Suite à ce décès, les autorités sanitaires ont effectué des analyses sur des gélules de marque "Best life" qu'elle aurait consommées, explique un communiqué commun de l'Agence de sécurité sanitaire des produits de santé (Afssaps), la Direction générale de la Santé, et la Direction générale de la concurrence, de la consommation et de la répression des fraudes (DGCCRF).
"Les résultats de ces analyses montrent la présence de sibutramine, principe actif contenu dans un médicament soumis à prescription médicale (le Sibutral, médicament autorisé en France depuis juin 2001, NDLR) et nécessitant un suivi régulier des patients en raison du risque de survenue d'effets indésirables cardiovasculaires", expliquent les autorités.

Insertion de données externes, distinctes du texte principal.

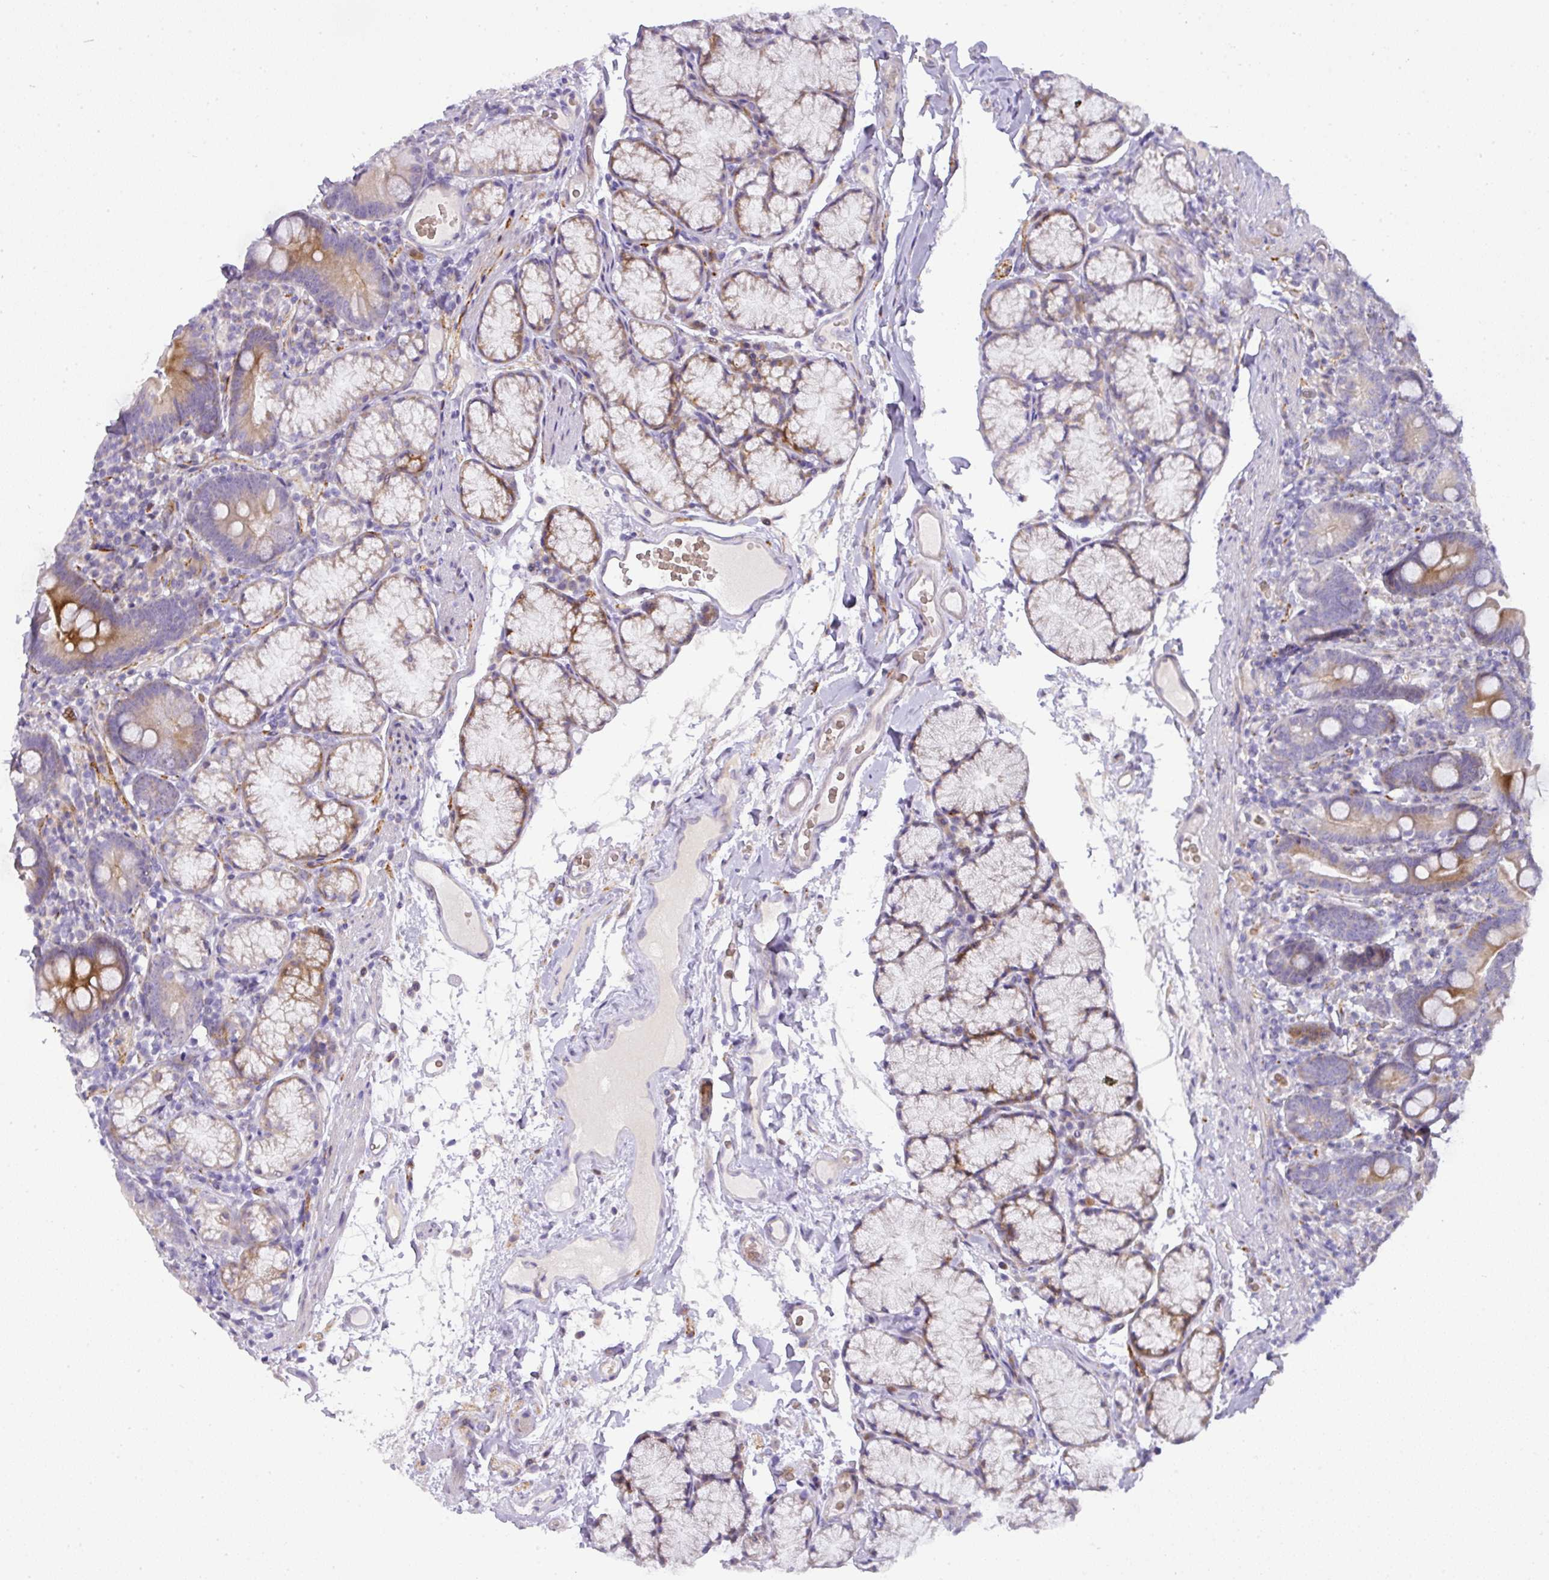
{"staining": {"intensity": "moderate", "quantity": "25%-75%", "location": "cytoplasmic/membranous"}, "tissue": "duodenum", "cell_type": "Glandular cells", "image_type": "normal", "snomed": [{"axis": "morphology", "description": "Normal tissue, NOS"}, {"axis": "topography", "description": "Duodenum"}], "caption": "Approximately 25%-75% of glandular cells in unremarkable human duodenum demonstrate moderate cytoplasmic/membranous protein staining as visualized by brown immunohistochemical staining.", "gene": "ATP6V1F", "patient": {"sex": "female", "age": 67}}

Elles "recommandent vivement de ne pas consommer ou administrer ce produit" et aux personnes qui en ont consommé, "de consulter rapidement leur médecin pour un examen de contrôle".
"Les gélules 'Best life' contiennent également de la phénolphtaléine, substance interdite dans les médicaments en France depuis 1999 et d'autres substances contenues dans des plantes qui présentent des propriétés laxatives", alertent-elles.
Après le décès de la jeune femme, une information judiciaire a été ouverte mercredi par le parquet de Bobigny pour "administration de substances nuisibles ayant entraîné la mort", l'empoisonnement étant un crime passible de la cour d'assises, a-t-on appris de source judiciaire.
Le produit étant interdit à la vente en France, les enquêteurs recherchent comment la jeune femme s'est procuré les gélules, qui étaient accompagnées d'une notice en chinois, et à identifier le réseau de vente de ce produit.
Les analyses toxicologiques ont révélé la présence dans le corps de la victime de "sibutramine", facteur aggravant pour les embolies pulmonaires, ce à quoi aurait succombé la jeune femme, précise-t-on de source judiciaire.